Arzt und Patienten begrüßen sich mit dem Ellbogen © CBM/Simbi

„Ihre Freude motiviert mich immer neu.“

Als der Mann im weißen Kittel den Wartebereich der Kabgayi-Klinik in Ruanda betritt, springt Rebecca Uwimpuhwe auf. Sie kann ihn sehen! Vor ihr steht der Arzt, der erst nur eine Stimme für sie war und der ihr dann das Augenlicht schenkte: Dr. Sylvain el-Khoury.

Arzt und Patientin unterhalten sich miteinander. Beide tragen einen Mundschutz. © CBM/Simbi
„Sie haben mir eine zweite Chance gegeben, das Leben zu sehen“, sagt die 32-jährige Rebecca. Die junge Frau war erblindet und konnte ihre Arbeit als Volksschullehrerin nicht mehr ausüben. Doch Dr. el-Khoury gab ihr das Augenlicht zurück.

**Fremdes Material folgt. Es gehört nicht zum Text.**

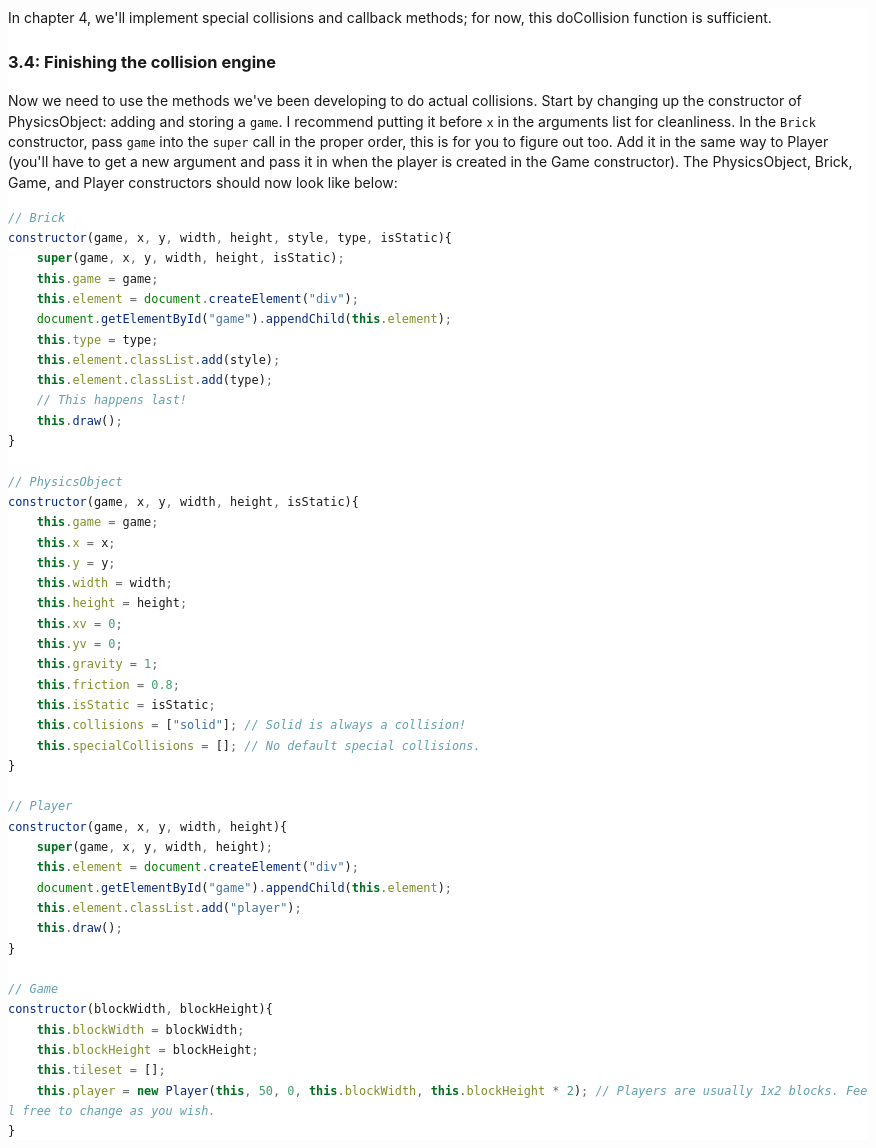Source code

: In chapter 4, we'll implement special collisions and callback methods; for now, this doCollision function is sufficient.

### 3.4: Finishing the collision engine

Now we need to use the methods we've been developing to do actual collisions. Start by changing up the constructor of PhysicsObject: adding and storing a `game`. I recommend putting it before `x` in the arguments list for cleanliness. In the `Brick` constructor, pass `game` into the `super` call in the proper order, this is for you to figure out too. Add it in the same way to Player (you'll have to get a new argument and pass it in when the player is created in the Game constructor). The PhysicsObject, Brick, Game, and Player constructors should now look like below:

```javascript
// Brick
constructor(game, x, y, width, height, style, type, isStatic){
    super(game, x, y, width, height, isStatic);
    this.game = game;
    this.element = document.createElement("div");
    document.getElementById("game").appendChild(this.element);
    this.type = type;
    this.element.classList.add(style);
    this.element.classList.add(type);
    // This happens last!
    this.draw();
}

// PhysicsObject
constructor(game, x, y, width, height, isStatic){
    this.game = game;
    this.x = x;
    this.y = y;
    this.width = width;
    this.height = height;
    this.xv = 0;
    this.yv = 0;
    this.gravity = 1;
    this.friction = 0.8;
    this.isStatic = isStatic;
    this.collisions = ["solid"]; // Solid is always a collision!
    this.specialCollisions = []; // No default special collisions.
}

// Player
constructor(game, x, y, width, height){
    super(game, x, y, width, height);
    this.element = document.createElement("div");
    document.getElementById("game").appendChild(this.element);
    this.element.classList.add("player");
    this.draw();
}

// Game
constructor(blockWidth, blockHeight){
    this.blockWidth = blockWidth;
    this.blockHeight = blockHeight;
    this.tileset = [];
    this.player = new Player(this, 50, 0, this.blockWidth, this.blockHeight * 2); // Players are usually 1x2 blocks. Feel free to change as you wish.
}
```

Lachend begrüßen sich Arzt und Patientin mit den Ellbogen. Wegen des Coronavirus müssen beide aufpassen. „Aber ich wollte meine Patientin wiedersehen“, sagt Dr. el-Khoury. Rebeccas Schicksal hat ihn nicht losgelassen.

Vier Monate zuvor traf der Augenarzt Rebecca zum ersten Mal. Die 32-Jährige war völlig blind. Aus einer Augenentzündung war ein Netzhautschaden entstanden, dazu kam Grauer Star. Die Volksschullehrerin hatte ihre Arbeit verloren. „Blind konnte ich den Unterricht nicht vorbereiten, nicht lesen, gar nichts mehr machen“, erzählt sie. Keiner der Ärzte, die sie aufsuchte, konnte ihr helfen.

Sie brauchte einen Netzhaut-Spezialisten. Doch davon gibt es in Ruanda nur zwei. Einer davon ist der deutsch-libanesische Arzt Sylvain el-Khoury. Im Auftrag der CBM arbeitet er an der Kabgayi-Klinik.

Doktor el-Khourys Ziel: armen Menschen helfen

Wartezimmer einer Augenklinik mit wartenden Patienten © CBM/Simbi
Dass Dr. el-Khoury blinden Menschen hilft, hat sich herumgesprochen. Trotz Corona-Pandemie ist das Wartezimmer der Augenklinik voll.

Für Menschen wie Rebecca ist Dr. Sylvain el-Khoury Augenarzt geworden. „Als Jugendlicher habe ich bei einer Reise nach Mauretanien gesehen, dass fast alle alten Menschen durch Grauen Star erblindet waren“, erinnert sich der 35-Jährige.

Das macht ihn noch heute betroffen, denn: „Eine Graue-Star-OP ist eine Sache von zehn Minuten!“ Doch in armen Ländern fehlen Ärzte. Deshalb beschloss el-Khoury, nach Ruanda zu gehen – um zu helfen.

Geholfen hat er während seiner Zeit als Leiter der Netzhautabteilung der Klinik Tag für Tag. Nicht nur Rebecca, die dank seiner Hilfe wieder sehen kann. „Das hat sich herumgesprochen. Es kamen immer mehr Menschen“, sagt er.

Obwohl seine Arbeit dem jungen Arzt Freude bereitete, merkte er nach eineinhalb Jahren doch, dass etwas fehlt: Familie und Freunde. „Die Klinik ist sehr abgelegen und ich war einsam“, bekennt er. Schweren Herzens entschied er sich, sein Afrika-Abenteuer zu beenden. Aber so lange es keinen einheimischen Nachfolger gibt, wird er weiter für Kurzeinsätze nach Ruanda fliegen.